In contrast, Associate Professor of Writing and Rhetoric Hannah Dickinson differs with Professors Price and Dean.
“I guess I am not sure that HWS students are apathetic,” she says.
Instead, she believes that they spend hours a day navigating issues on campus, especially the structures of race and how to find inclusion within the Colleges. Dickinson credits this justification as a main reason why students are not getting involved in Geneva’s local politics and social actions.
“Students here are navigating a whole variety of challenges and issues. I think that if you’re spending, right, hours every day thinking about how to navigate racism in your residence hall or in Saga or in the classroom and that’s where your organizing energy is going around, making a more anti-racist campus, it’s hard for me, I think, to blame those students for not getting more involved in Geneva politics. I can understand that,” Dickinson states.
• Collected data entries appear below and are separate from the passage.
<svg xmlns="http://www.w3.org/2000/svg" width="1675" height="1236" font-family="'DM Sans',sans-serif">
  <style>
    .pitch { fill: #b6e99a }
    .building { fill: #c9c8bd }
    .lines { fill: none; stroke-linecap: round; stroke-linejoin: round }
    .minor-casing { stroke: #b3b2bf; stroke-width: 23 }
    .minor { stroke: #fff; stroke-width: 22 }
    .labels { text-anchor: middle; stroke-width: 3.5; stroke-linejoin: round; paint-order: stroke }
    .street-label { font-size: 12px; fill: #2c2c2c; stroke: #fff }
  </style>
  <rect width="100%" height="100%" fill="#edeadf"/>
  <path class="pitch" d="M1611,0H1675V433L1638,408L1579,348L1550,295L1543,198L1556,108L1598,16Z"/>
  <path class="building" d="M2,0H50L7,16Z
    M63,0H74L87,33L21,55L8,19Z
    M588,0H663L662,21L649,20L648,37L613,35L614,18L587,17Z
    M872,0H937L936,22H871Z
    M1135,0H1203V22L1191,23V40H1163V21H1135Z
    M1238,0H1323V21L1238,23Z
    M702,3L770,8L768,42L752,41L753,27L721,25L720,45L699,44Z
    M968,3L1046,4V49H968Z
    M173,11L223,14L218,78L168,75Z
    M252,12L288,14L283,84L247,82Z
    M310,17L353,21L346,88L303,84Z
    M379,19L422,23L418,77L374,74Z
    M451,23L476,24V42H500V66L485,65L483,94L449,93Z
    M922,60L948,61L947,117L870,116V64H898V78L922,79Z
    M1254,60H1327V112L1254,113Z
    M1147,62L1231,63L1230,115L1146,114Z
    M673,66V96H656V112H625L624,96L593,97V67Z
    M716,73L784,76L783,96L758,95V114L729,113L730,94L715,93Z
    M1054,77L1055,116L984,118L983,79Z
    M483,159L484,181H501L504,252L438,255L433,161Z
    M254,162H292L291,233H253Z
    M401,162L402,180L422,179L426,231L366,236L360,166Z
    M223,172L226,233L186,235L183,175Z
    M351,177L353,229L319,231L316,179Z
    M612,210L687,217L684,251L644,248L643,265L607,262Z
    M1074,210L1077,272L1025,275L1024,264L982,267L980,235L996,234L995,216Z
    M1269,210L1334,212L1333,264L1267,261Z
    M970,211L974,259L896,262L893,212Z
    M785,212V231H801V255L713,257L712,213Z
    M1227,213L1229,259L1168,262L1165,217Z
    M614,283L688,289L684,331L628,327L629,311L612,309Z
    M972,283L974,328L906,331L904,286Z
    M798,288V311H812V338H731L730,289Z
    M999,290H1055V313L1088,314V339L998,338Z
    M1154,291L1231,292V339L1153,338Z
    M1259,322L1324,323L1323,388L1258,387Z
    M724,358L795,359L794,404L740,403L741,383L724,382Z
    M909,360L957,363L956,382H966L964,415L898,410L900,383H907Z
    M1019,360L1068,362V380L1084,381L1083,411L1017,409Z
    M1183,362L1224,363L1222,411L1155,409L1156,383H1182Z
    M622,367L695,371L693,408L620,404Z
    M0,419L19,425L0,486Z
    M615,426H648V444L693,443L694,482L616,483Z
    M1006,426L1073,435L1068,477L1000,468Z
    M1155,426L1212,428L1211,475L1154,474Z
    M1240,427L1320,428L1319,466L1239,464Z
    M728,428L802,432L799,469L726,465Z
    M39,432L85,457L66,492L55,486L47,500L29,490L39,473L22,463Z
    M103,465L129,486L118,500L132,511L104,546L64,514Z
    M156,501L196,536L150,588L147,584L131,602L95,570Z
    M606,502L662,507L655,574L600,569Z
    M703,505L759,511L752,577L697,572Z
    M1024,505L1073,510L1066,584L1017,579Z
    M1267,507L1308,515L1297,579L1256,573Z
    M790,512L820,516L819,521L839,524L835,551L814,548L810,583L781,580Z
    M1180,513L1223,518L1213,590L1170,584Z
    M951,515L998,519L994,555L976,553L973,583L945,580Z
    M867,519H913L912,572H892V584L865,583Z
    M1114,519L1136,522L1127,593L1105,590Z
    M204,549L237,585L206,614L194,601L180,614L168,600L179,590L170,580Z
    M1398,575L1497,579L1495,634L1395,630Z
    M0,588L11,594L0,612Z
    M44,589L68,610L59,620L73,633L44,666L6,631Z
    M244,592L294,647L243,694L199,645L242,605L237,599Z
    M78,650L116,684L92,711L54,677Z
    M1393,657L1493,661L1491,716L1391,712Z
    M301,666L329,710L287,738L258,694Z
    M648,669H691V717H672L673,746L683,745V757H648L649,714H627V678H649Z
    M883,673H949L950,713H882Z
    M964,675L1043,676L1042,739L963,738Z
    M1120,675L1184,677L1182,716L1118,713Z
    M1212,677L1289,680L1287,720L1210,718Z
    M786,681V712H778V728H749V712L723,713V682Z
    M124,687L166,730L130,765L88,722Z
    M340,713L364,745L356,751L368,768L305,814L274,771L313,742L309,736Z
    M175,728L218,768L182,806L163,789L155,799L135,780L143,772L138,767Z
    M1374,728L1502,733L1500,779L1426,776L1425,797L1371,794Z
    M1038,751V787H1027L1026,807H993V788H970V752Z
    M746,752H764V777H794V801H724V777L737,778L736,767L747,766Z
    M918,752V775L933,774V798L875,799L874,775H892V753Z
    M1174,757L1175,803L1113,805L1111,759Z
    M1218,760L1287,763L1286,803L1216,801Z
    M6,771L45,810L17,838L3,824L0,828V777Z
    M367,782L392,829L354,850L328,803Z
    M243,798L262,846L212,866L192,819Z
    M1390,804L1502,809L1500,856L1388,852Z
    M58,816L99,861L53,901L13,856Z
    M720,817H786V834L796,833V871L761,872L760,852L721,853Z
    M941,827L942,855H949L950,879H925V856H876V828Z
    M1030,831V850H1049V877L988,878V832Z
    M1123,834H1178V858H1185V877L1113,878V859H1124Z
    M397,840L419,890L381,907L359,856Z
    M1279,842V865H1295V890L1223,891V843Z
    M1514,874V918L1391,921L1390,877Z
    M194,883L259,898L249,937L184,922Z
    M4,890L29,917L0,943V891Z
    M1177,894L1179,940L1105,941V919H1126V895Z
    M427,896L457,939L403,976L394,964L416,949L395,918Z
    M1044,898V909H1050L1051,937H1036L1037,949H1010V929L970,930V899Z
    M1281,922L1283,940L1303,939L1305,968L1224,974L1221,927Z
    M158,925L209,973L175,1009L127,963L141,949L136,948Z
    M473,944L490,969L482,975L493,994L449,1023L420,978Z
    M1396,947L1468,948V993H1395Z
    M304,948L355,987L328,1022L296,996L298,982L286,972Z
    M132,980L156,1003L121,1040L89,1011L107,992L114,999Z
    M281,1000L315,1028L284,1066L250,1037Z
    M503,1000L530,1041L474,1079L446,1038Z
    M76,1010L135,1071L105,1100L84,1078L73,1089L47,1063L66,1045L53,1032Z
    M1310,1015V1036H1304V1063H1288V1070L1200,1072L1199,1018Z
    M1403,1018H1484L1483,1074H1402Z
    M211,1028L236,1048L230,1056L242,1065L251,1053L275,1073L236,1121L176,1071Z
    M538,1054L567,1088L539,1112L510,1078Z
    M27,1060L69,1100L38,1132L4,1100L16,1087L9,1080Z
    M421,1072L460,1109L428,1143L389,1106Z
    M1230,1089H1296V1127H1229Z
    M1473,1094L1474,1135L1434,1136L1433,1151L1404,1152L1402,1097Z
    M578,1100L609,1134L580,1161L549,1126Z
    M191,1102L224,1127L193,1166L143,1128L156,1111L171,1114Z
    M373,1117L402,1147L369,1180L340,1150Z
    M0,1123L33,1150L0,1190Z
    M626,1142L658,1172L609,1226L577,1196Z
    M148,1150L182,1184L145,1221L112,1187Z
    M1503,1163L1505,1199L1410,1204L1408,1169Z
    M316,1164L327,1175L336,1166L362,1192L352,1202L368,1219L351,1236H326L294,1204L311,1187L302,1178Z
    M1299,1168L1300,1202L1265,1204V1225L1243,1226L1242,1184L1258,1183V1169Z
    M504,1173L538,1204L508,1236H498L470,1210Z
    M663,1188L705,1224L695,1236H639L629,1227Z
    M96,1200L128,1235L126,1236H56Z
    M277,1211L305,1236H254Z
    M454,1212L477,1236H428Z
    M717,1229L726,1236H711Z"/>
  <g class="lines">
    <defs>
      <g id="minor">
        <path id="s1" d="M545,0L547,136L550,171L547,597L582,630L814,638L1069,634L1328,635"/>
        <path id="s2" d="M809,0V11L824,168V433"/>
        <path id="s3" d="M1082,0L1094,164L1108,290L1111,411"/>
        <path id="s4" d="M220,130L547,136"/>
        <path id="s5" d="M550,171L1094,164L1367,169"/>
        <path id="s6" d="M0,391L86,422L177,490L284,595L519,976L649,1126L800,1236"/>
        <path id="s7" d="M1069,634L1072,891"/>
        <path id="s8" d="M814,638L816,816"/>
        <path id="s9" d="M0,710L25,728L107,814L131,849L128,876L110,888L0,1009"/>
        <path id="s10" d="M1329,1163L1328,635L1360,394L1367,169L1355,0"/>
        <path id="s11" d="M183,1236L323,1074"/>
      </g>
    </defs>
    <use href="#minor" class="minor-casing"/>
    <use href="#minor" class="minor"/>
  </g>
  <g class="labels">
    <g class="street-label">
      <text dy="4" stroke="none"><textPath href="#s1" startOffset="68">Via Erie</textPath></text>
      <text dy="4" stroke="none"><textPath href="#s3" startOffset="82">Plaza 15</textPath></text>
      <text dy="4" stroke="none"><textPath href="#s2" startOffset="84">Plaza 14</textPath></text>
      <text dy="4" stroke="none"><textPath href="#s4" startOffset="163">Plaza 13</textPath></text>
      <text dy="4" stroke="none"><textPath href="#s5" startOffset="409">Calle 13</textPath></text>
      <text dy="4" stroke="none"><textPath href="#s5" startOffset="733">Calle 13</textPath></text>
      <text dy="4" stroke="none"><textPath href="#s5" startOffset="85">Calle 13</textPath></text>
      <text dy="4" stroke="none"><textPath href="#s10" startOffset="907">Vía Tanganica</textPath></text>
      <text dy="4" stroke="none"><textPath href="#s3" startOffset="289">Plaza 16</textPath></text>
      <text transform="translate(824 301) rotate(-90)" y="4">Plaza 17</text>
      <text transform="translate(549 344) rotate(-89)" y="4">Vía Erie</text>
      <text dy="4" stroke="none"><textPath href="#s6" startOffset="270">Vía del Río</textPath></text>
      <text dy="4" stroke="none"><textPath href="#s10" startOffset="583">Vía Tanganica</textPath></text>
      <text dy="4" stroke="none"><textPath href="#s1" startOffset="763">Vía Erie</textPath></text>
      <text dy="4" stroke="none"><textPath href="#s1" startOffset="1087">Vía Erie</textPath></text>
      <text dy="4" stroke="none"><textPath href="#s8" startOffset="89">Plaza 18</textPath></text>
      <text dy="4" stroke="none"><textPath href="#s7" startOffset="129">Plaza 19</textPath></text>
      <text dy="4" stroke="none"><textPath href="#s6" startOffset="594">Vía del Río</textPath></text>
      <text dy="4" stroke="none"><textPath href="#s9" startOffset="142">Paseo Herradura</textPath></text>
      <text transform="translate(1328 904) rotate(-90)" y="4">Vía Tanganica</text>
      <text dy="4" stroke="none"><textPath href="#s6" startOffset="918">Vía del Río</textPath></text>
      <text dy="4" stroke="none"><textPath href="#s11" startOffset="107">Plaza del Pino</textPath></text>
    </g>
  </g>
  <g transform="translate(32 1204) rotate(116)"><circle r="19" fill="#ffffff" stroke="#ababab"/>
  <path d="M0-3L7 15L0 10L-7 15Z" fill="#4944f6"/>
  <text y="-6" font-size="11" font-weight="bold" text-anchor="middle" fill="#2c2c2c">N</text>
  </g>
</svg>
Dickinson also sees the ongoing struggles on campus that preoccupy students as struggles “to make this campus itself more egalitarian and environmentally just.”
However, she also offers that students who are either frustrated with campus politics or the political system are encouraged to participate and mobilize with the GWA.
Dickinson notes that the City of Geneva offers many opportunities for students to get involved with community organizing, radical or feminist politics.
“I do wish that students would understand that there are opportunities to do that work in Geneva,” she says.
Similarly, Dickinson is proud of their most recent action that was predominantly organized by “working class women of Geneva.”
But when it comes to reflecting on the climate march, she is grateful most of all for the Geneva middle schoolers leading the charge through the city’s neighborhoods, which gave the march a “real community-oriented-feel where marchers “claimed the streets for themselves.”
Following the march, Dickinson hopes that this action will continue to unite institutions within the community, particularly the Colleges and city government.
Dickinson considers cooperation in creating climate change propositions with the city as a component crucial for the movement, which has been characterized as a people’s struggle for climate justice.
“It’s everyday people who live and work and raise their kids here,” Dickinson says.
Although Professor Dickinson recognizes the gradual changes both in the city and on campus regarding climate change awareness and policy action, she still thinks that the proposed solutions both by city government and the Colleges are far too small.
When it comes to the Gearan Center for the Performing Arts that holds a LEEDS building certification, she asks, “Why are we patting ourselves on the back?”
Despite the mounting ceremonial victories collected on behalf of the environment in Geneva, Dickinson believes that the Finger Lakes Institute can help solve the puzzle of how to keep Seneca Lake sustainably producing accessible drinking water for future generations.
A lesson Dickinson wishes to leave for students espouses that someone does not need to be an environmental justice advocate to get involved in the movement that has historically expanded to encompass more than just “white guys and tree huggers.”
With Geneva’s Climate March in the back mirror, a burning question still remains: how will Hobart and William Smith Colleges continue sparking conversations about climate change?